Changes in consumer purchasing habits, as readers look to alternative sources and/or providers of information, such as the internet and other digital formats, may change the way we distribute our content. We might see a decline in print circulation in our more mature markets as readership habits change and readers migrate online, although we see further opportunities for growth in our less mature markets outside Europe. If the migration of readers to new digital formats occurs more quickly than we expect, this is likely to affect print advertising spend by our customers, adversely affecting our profitability.

Our newspaper businesses are highly geared and remain dependent on print advertising revenue; relatively small changes in revenue, positive or negative, have a disproportionate affect on profitability; therefore any downturn in corporate and financial advertising spend would negatively impact our results.

The diversification of the FT Group into other business models and revenue streams, e.g. subscription based businesses, higher proportion of digital revenues, increased business to business products, conferences and its global reach, goes some way to offsetting reliance on newspaper print advertising.

A control breakdown in our school assessment businesses could result in financial loss and reputational damage.

There are inherent risks associated with our school assessment businesses, both in the US and UK. A breakdown in our testing and assessment products and processes could lead to a mis-grading of student tests and/or late delivery of test results to students and their schools. In either event we may be subject to legal claims, penalty charges under our contracts, non-renewal of contracts and/or the suspension or withdrawal of our accreditation to conduct tests. It is also probable that such events would result in adverse publicity, which may affect our ability to retain existing contracts and/or obtain new customers.

Our robust testing procedures and controls, combined with our investment in technology, project management and skills development of our people minimise the risk of a breakdown in our student marking.

Our professional services and school assessment businesses involve complex contractual relationships with both government agencies and commercial customers for the provision of various testing services. Our financial results, growth prospects and/or reputation may be adversely affected if these contracts and relationships are not properly managed.

These businesses are characterised by multi-million pound contracts spread over several years. As in any contracting business, there are inherent risks associated with the bidding process, start-up, operational performance and contract compliance (including penalty clauses) which could adversely affect our financial performance and/or reputation. Failure to retain contracts at the end of the contract term could adversely impact our future revenue growth.

At Edexcel, our UK Examination examination board and testing business, any change in UK Government policy to examination marking - for example, introduction of new qualifications - could have a significant impact on our present business model.

In addition to the internal business procedures and controls implemented to ensure we successfully deliver on our contractual commitments, we also seek to develop and maintain good relationships with our customers, whether they are commercial or governmental. We also look to diversify our portfolio to minimise reliance on any single contract.

At Penguin, changes in product distribution channels, increased book returns and/or customer bankruptcy may restrict our ability to grow and affect our profitability.

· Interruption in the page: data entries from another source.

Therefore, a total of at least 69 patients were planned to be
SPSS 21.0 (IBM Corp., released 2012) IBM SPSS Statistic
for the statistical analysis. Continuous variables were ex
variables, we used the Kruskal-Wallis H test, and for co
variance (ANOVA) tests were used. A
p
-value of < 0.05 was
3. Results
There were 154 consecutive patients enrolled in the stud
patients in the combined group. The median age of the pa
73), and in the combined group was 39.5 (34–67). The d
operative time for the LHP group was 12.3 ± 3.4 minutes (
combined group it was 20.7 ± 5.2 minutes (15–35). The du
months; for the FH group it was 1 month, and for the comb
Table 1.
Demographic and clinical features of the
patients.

New distribution channels, e.g. digital format, the internet, used books, combined with the concentration of retailer power pose multiple threats (and opportunities) to our traditional consumer publishing models, potentially impacting both sales volumes and pricing.

Penguin's financial performance can also be negatively affected if book return rates increase above historical average levels. Similarly, the bankruptcy of a major retail customer would disrupt short-term product supply to the market as well as result in a large debt write off.

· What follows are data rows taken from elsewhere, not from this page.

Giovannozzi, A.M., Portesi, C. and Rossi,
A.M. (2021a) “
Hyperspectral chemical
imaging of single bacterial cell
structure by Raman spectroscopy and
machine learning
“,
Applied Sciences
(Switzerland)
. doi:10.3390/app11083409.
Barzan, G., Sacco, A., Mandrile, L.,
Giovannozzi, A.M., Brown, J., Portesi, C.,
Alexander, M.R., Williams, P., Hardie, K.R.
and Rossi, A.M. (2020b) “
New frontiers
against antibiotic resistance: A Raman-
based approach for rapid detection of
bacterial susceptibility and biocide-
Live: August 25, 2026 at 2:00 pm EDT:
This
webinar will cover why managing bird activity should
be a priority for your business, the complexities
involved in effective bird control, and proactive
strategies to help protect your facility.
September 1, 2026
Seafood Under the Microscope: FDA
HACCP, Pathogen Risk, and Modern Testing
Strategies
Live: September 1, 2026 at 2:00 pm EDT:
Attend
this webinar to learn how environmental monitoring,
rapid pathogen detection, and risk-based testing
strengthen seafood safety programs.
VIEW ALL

We develop new distribution channels wherever possible by adapting our product offering and investing in new formats. We take steps to challenge illegal distribution sources. To minimise returns we are careful about how we supply orders, taking account of expected sell through. The application of strict credit control policies is used to monitor customer debt.

We operate in markets which are dependent on information technology (IT) systems and technological change.

All our businesses, to a greater or lesser extent, are dependent on technology. We either provide software and/or internet services to our customers or we use complex IT systems and products to support our business activities, particularly in business information publishing, back-office processing and infrastructure.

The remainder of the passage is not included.